Equities have only declined this quickly a handful of times the past 25 years: three times during the Dot-Com Bubble (2000, 2001, 2002), during the Global Financial Crisis (2008, 2009), euro zone debt crisis (2011), and the yuan devaluation (2015).
What does this mean for equity markets going forward? Over the past 20 years, there have been 10 corrections in the S&P 500, including the current one, according to Yardeni Research. The previous correction ended in December 2018. Of those corrections, only two have turned into bear markets (defined as a decline of 20% or more from the peak).
The decline in the markets was met with a large spike in volatility, as measured by the VIX. The current spike represents the largest since the GFC.
Yield Curve
The increased uncertainty and flight for quality have driven down yields in the U.S., as investors rotate into bonds for safety.
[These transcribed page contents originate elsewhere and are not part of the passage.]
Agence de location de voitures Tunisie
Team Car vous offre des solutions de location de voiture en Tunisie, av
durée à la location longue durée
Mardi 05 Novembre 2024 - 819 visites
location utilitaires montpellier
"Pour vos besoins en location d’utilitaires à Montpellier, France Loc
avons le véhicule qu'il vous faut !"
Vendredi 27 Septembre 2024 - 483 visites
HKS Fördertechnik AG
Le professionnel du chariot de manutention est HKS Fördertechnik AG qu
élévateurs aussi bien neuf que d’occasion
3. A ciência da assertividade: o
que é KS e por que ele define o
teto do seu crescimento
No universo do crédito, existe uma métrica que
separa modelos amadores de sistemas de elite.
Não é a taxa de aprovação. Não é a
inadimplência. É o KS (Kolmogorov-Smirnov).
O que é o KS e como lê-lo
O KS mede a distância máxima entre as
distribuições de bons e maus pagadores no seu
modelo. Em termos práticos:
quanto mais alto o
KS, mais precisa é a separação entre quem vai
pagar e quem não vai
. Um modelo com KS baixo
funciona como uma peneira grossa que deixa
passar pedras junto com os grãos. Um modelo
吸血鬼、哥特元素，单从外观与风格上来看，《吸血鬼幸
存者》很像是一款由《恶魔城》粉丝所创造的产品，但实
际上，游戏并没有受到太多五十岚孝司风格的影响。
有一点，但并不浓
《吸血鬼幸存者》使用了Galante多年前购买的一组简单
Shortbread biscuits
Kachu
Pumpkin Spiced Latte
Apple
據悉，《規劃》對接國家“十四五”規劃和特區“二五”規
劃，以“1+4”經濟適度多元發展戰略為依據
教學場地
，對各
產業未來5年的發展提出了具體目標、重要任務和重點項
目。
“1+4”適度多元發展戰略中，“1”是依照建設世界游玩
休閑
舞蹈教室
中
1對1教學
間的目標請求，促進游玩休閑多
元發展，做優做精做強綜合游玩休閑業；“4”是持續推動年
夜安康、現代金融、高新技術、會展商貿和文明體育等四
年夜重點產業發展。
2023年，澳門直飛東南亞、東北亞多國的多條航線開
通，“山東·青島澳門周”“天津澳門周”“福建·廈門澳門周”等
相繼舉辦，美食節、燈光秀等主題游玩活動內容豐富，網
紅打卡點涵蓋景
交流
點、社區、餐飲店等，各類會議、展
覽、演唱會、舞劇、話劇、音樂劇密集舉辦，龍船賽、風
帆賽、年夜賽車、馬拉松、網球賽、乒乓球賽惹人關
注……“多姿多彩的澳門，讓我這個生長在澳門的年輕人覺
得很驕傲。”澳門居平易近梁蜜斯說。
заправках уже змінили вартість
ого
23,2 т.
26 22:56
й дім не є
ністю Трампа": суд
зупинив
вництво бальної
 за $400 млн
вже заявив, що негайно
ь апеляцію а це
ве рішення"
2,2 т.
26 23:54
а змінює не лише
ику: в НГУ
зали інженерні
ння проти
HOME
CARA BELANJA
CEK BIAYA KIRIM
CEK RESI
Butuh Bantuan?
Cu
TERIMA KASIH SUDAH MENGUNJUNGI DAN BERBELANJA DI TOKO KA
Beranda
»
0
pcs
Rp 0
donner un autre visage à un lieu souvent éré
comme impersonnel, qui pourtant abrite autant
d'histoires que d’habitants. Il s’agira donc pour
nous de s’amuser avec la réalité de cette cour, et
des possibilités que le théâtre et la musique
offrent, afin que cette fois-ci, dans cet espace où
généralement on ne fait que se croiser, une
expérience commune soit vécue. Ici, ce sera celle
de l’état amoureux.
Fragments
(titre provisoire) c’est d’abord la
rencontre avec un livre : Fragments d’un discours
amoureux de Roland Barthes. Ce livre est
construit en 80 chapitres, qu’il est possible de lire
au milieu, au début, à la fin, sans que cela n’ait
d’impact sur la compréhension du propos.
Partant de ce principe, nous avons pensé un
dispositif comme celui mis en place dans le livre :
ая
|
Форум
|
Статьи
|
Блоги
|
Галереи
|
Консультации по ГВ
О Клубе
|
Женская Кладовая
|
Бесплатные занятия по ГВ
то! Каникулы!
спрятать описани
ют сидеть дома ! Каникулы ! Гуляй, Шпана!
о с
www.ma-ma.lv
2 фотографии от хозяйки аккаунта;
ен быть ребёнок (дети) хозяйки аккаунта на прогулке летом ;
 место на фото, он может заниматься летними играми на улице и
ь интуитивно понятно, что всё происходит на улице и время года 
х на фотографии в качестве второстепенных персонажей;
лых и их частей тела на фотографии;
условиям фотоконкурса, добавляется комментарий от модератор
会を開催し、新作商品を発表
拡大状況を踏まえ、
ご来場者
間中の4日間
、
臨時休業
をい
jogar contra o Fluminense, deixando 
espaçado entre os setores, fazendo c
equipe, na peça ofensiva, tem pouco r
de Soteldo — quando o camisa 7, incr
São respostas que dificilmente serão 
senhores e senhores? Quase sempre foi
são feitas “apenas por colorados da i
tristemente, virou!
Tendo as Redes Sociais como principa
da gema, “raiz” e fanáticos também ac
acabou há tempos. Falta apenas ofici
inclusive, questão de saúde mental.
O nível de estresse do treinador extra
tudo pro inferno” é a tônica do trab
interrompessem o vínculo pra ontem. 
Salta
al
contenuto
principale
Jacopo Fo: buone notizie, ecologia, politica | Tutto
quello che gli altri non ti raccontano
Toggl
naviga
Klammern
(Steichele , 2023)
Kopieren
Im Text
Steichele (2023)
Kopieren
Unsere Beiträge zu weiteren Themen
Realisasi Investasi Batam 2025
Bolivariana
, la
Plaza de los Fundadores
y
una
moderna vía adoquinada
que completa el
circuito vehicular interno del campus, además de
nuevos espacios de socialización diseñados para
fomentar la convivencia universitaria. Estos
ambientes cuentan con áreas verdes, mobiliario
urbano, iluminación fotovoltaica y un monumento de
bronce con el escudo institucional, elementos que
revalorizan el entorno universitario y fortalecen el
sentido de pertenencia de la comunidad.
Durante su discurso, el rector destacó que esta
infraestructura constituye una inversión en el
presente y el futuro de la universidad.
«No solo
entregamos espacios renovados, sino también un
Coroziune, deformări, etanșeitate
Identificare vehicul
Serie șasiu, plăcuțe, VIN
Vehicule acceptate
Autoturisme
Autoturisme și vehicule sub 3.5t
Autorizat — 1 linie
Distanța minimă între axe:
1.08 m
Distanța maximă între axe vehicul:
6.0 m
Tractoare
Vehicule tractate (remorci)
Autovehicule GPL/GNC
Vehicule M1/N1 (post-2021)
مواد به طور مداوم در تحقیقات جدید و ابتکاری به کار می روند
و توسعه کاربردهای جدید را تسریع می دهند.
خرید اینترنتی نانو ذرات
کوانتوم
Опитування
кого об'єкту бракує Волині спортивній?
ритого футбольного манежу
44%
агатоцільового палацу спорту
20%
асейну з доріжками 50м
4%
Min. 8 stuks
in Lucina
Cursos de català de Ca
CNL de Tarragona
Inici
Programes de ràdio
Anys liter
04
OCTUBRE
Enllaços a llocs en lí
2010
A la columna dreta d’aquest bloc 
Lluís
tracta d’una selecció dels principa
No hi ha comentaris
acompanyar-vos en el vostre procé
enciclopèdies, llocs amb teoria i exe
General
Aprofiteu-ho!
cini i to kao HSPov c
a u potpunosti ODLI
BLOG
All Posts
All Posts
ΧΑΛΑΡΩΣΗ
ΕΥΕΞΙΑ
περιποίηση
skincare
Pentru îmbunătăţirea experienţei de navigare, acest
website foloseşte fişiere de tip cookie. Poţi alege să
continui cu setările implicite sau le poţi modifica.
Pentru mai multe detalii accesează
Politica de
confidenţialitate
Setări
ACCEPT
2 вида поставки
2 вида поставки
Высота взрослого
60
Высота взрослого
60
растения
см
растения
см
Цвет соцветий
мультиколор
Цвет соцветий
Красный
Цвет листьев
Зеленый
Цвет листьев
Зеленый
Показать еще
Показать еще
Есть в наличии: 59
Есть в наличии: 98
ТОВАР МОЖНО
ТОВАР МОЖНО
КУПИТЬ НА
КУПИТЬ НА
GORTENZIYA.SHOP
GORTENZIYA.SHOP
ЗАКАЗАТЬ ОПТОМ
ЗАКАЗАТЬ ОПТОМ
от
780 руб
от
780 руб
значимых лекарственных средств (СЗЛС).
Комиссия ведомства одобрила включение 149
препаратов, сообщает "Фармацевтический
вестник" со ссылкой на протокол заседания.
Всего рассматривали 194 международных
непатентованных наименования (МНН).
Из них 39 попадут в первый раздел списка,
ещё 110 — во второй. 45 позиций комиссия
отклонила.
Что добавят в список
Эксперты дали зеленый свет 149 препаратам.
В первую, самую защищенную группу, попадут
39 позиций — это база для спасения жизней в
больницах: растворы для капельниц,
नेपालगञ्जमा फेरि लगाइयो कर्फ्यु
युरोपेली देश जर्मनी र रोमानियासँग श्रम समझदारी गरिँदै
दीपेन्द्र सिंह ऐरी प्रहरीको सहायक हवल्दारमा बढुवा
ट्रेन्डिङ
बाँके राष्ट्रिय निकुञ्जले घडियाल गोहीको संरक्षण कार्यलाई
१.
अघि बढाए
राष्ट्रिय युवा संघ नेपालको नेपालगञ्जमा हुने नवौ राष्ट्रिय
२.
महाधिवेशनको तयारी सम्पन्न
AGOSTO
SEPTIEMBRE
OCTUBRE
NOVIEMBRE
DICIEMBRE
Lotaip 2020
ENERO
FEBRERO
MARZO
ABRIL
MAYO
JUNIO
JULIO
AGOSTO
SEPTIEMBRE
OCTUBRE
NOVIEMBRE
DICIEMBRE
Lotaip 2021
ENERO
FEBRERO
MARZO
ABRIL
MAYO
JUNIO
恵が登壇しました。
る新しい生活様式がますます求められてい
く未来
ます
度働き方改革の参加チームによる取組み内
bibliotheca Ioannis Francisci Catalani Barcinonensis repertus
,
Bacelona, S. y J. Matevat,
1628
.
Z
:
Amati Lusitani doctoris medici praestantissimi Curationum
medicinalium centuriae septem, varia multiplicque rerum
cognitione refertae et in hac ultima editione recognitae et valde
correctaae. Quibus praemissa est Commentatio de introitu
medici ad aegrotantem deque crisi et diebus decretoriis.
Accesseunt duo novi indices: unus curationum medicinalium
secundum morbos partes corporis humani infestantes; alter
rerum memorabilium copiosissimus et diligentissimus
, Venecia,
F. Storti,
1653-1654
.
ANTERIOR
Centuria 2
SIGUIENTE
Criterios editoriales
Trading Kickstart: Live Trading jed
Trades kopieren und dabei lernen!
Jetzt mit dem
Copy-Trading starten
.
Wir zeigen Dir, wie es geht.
The 10-year Treasury yield touched 1.29%, while the 30-year yield is 1.79%.
What to do?
As Jack Bogle once commented in other periods of heightened volatility in the markets: “The expression is ‘don’t just stand there, do something’ and the best rule I think is ‘don’t do something, just stand there.’” While the news in the short term may get worse before it gets better, long-term perspective and patience are necessary to ride out short-term volatility in the markets.
As with other market-shaking events, this too shall pass. Over the (very) long-term, history shows us that since 1950, the S&P advances on approximately 54% of trading days, according to Crestmont Research. During that time, however, the S&P 500 has advanced 1,100 times its 1950 levels.